Louise counts herself lucky to have Esther and her adoptive parents for her milestones in life – the good and the bad. A cancer diagnosis two years ago made her realise how fortunate she was to know her biological mother. She fell ill with an unknown disease in 2020. As doctors tried to make a diagnosis, they had a lot of questions about her family history of illness.
“It turns out that it was hairy cell leukaemia, which is not inherited, but what Esther could tell me helped the doctors narrow it down,” Louise said.
For this reason, Louise feels strongly about Birth Information and Tracing Bill – which aims to give adopted people full access to their birth certs, early life information and medical records.
“Some people don’t have the relationship that I have and are impacted by that,” Louise said.
Esther said she was scarred both physically and mentally from her time at St. Patrick’s. She sought her own support for the mental trauma through 20 years of therapy.
She said: “I had a lot of guilt. When you give a child up for adoption, every birthday was horrible. You ask are they okay? Are they still alive? Did they end up in a good place?
“My biggest fear was that she would be sick or not be around anymore.”
Meeting Louise, Esther said, took 50% of that trauma away.
Last year Esther and Louise had an emotional visit to the site where St. Patrick’s institution once stood.
The discovery of a mass grave of babies and children at the Bon Secours Mother and Baby Home in Tuam has led survivors to demand an investigation at the grounds of St. Patrick’s too.
“What haunts me today, because there are government buildings on that site, is how many babies are buried underneath there? That breaks my heart,” Esther said.
“I didn’t recognise anything except this one wall. There were little teddy bears and little shoes left by people.”

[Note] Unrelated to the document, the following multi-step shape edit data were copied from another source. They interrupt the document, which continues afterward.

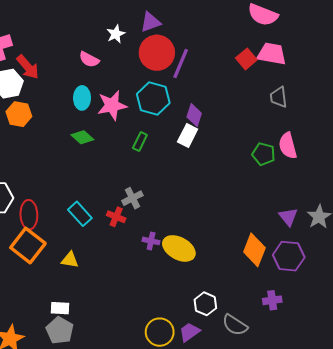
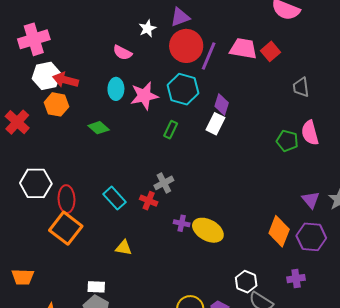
pink trapezoid: (272, 54) -> (243, 49), moved
red arrow: (28, 67) -> (66, 80), moved, turned 145
green diamond: (82, 137) -> (99, 128), moved
yellow triangle: (70, 260) -> (124, 248), moved
white hexagon: (205, 304) -> (246, 282), moved

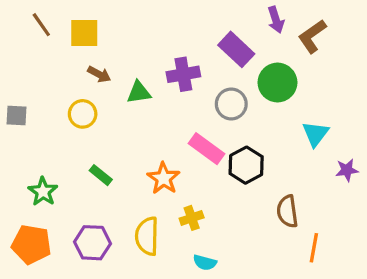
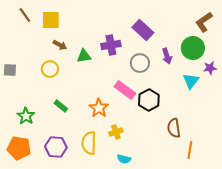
purple arrow: (276, 20) -> (167, 56), moved
brown L-shape: (312, 36) -> (204, 22), moved
green circle: (277, 83) -> (193, 48), moved
purple star: (347, 170) -> (210, 68), moved

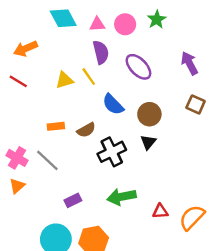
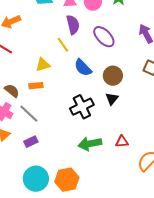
yellow triangle: (64, 80) -> (43, 65), moved
brown semicircle: (86, 130) -> (12, 91), moved, turned -112
purple rectangle: (73, 200) -> (31, 142), moved
red triangle: (160, 211) -> (122, 142), moved

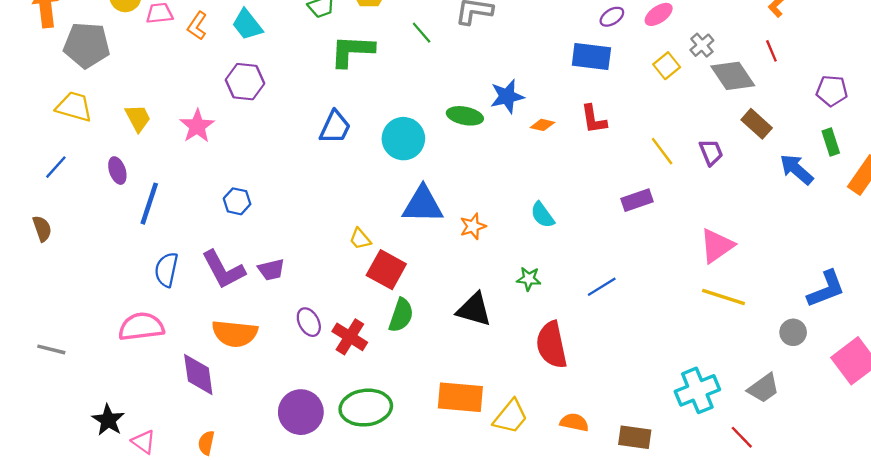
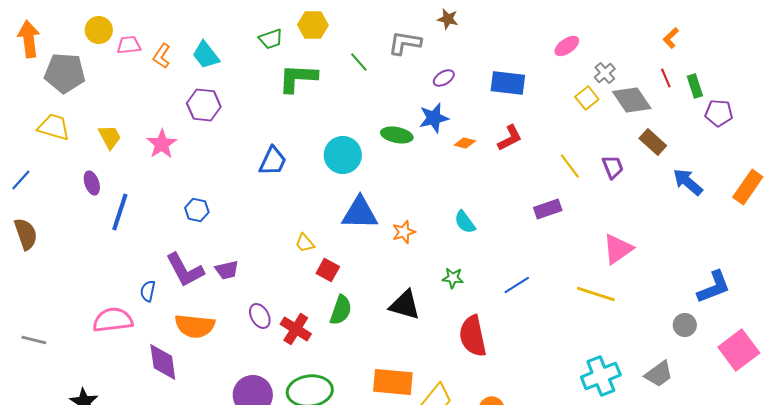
purple ellipse: (612, 17) -> (444, 78), moved
yellow square: (667, 66) -> (587, 98), moved
red L-shape: (594, 119) -> (510, 138), turned -108
blue trapezoid: (335, 127) -> (273, 161), moved
green rectangle: (831, 142) -> (695, 86), moved
blue line: (56, 167) -> (21, 180), moved
brown semicircle: (42, 229) -> (26, 234), size x1.4
blue semicircle: (166, 270) -> (148, 291), moved, size x0.7
red square: (386, 270) -> (328, 270), size x0.7
yellow line: (724, 297) -> (596, 294), moved

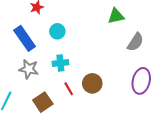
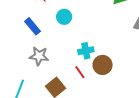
blue rectangle: (25, 38) -> (33, 26), size x0.7
cyan cross: (60, 63) -> (86, 51), moved

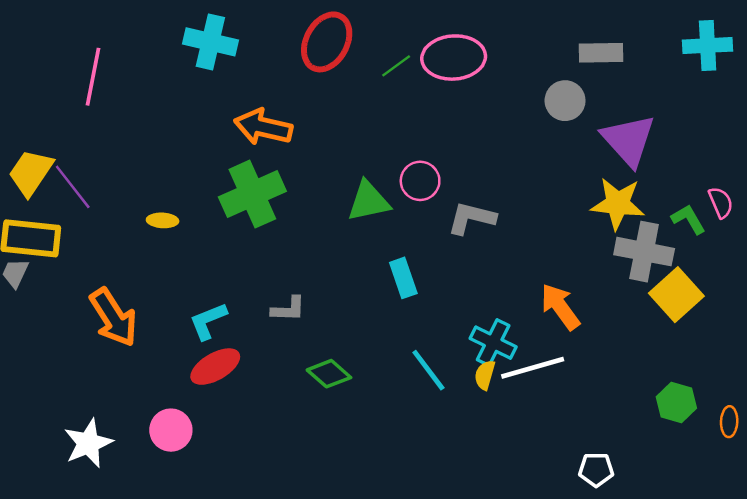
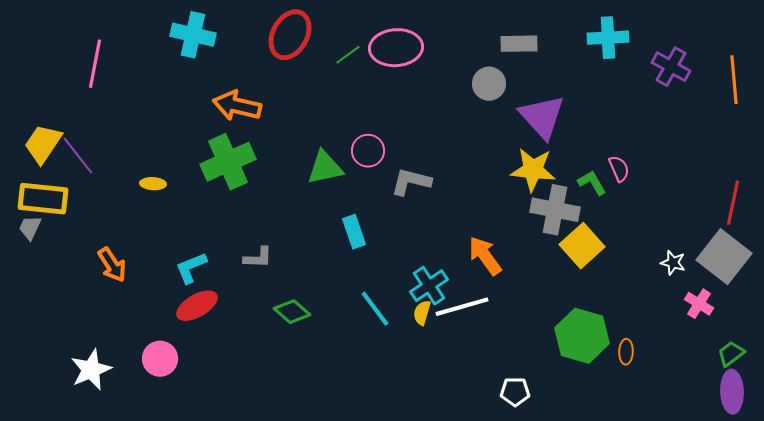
orange arrow: (113, 317) -> (112, 265), size x0.7
cyan cross: (493, 343) -> (429, 286), turned 30
green hexagon: (676, 402) -> (582, 336), size x1.6

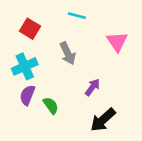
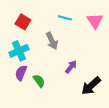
cyan line: (77, 16) -> (65, 18), moved
pink triangle: (117, 42) -> (95, 21), moved
black arrow: (103, 120) -> (91, 86), moved

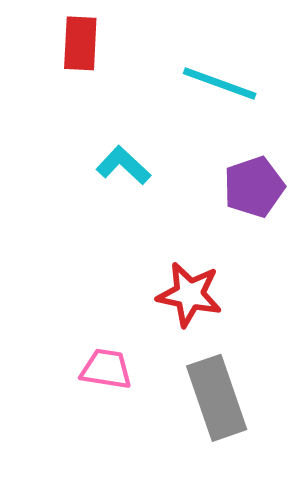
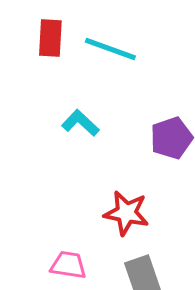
cyan line: (220, 84) -> (110, 49), moved

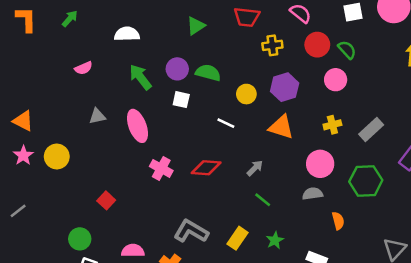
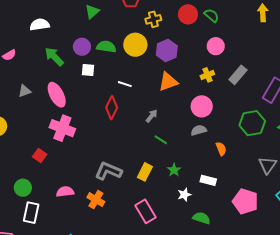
pink circle: (336, 80) -> (216, 46), moved
yellow circle: (246, 94) -> (135, 45), moved, size x1.5
orange triangle: (281, 127) -> (168, 82), turned -30
pink cross: (161, 168) -> (62, 128), moved, size x1.4
red diamond: (206, 168) -> (112, 108), moved, turned -60
green hexagon: (366, 181) -> (252, 123), moved

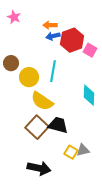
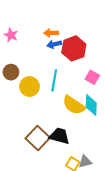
pink star: (14, 17) -> (11, 35), moved
pink square: (90, 50) -> (92, 77), moved
yellow semicircle: (42, 101) -> (74, 105), moved

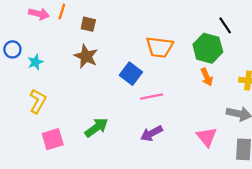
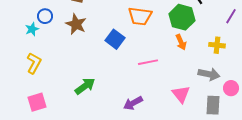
blue circle: (12, 49) -> (45, 16), moved
pink line: (152, 97) -> (148, 62), moved
purple arrow: (152, 133) -> (133, 103), moved
pink square: (53, 139) -> (37, 102), moved

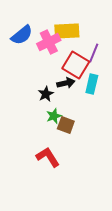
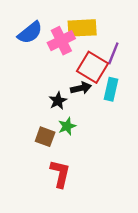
brown square: (66, 125) -> (45, 137), moved
red L-shape: (48, 157) -> (60, 174), turned 45

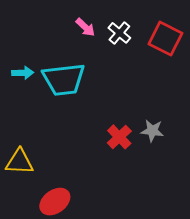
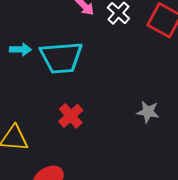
red cross: (119, 137) -> (71, 116), moved

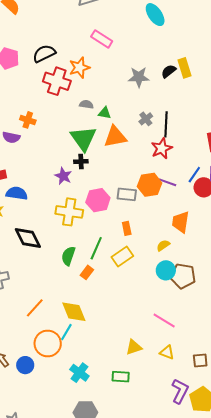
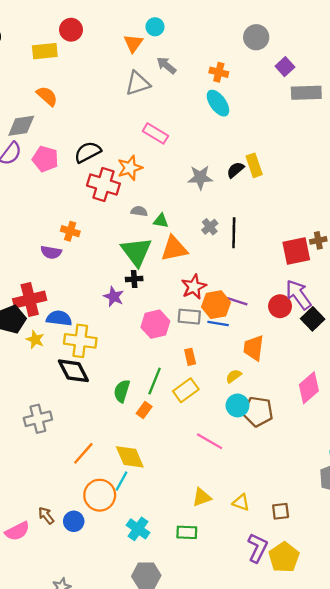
red star: (162, 148) -> (194, 287), moved
blue line: (194, 175) -> (218, 323), moved, turned 66
yellow cross: (69, 212) -> (80, 341), moved
pink line: (164, 320) -> (210, 441), moved

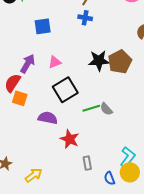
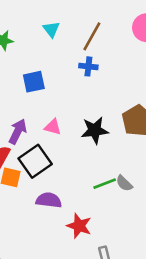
black star: (99, 61) -> (95, 130), moved
pink triangle: (55, 62) -> (53, 127), turned 40
black square: (65, 90) -> (35, 161), moved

Esther also identified a personal strength in being able to visit again.
“It was one of the most wonderful feelings, to be standing there with my daughter who I left there,” she said.
Esther and Louise feel they are among the lucky ones to have a happy ending to their adoption journey.
“We were very fortunate but we know that it doesn’t always work out even when people meet,” Louise said.
As they met up again in Donegal this month, on a sunny June Bank Holiday weekend, Esther said it was “beyond my wildest dreams, to be back in my home village with my little girl.”
Esther’s 60th birthday falls in December and Louise’s 40th is in September, but they made Donegal their destination to have their celebrations early with family and friends. There was trad and country music, dancing, sing-songs and cake.
Esther gave a speech which mentioned all the terrible things that are happening in the world now – Covid-19, the Mica crisis in Donegal, the war in Ukraine and the shootings in the US.
Her message to her family was: “There is a lot of negativity in the world, but there is a lot of positivity. We need to look for it every day and hold onto it with both hands. We will get through anything if we do not give up hope.”